[Stored data entries]

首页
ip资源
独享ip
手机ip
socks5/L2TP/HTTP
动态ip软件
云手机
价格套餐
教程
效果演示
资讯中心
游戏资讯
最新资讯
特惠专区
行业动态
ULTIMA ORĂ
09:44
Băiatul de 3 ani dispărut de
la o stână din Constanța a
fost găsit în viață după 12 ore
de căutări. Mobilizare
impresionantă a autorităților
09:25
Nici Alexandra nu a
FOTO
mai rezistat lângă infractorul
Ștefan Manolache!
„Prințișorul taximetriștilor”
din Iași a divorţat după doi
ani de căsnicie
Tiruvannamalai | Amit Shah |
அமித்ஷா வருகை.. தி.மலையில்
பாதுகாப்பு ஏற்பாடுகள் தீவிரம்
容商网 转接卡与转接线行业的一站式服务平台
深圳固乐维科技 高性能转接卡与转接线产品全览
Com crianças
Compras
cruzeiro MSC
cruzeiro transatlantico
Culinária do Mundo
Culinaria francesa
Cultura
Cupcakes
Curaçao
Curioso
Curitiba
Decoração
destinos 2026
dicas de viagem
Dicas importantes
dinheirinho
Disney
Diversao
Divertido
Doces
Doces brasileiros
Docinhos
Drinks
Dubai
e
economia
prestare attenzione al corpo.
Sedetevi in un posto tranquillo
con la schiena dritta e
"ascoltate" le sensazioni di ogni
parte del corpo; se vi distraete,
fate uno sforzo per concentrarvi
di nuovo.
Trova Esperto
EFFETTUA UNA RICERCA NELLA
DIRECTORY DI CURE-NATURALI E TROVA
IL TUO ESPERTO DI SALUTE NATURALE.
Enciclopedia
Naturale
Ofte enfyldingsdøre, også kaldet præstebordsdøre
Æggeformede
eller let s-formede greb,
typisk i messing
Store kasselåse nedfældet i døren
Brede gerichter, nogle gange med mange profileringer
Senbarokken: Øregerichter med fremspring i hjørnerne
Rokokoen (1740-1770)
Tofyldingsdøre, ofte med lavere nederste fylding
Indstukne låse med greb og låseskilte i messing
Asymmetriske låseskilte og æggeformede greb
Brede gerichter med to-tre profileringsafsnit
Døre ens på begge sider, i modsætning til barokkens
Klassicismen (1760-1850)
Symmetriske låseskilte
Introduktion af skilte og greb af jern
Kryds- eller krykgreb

● EXERCISE GOAL: Verbatim reproduction is required for the line holding "Døre ens på" and for every line after it in the records, with no other line included.

● OUTPUT FOR THIS EXERCISE:
Døre ens på begge sider, i modsætning til barokkens
Klassicismen (1760-1850)
Symmetriske låseskilte
Introduktion af skilte og greb af jern
Kryds- eller krykgreb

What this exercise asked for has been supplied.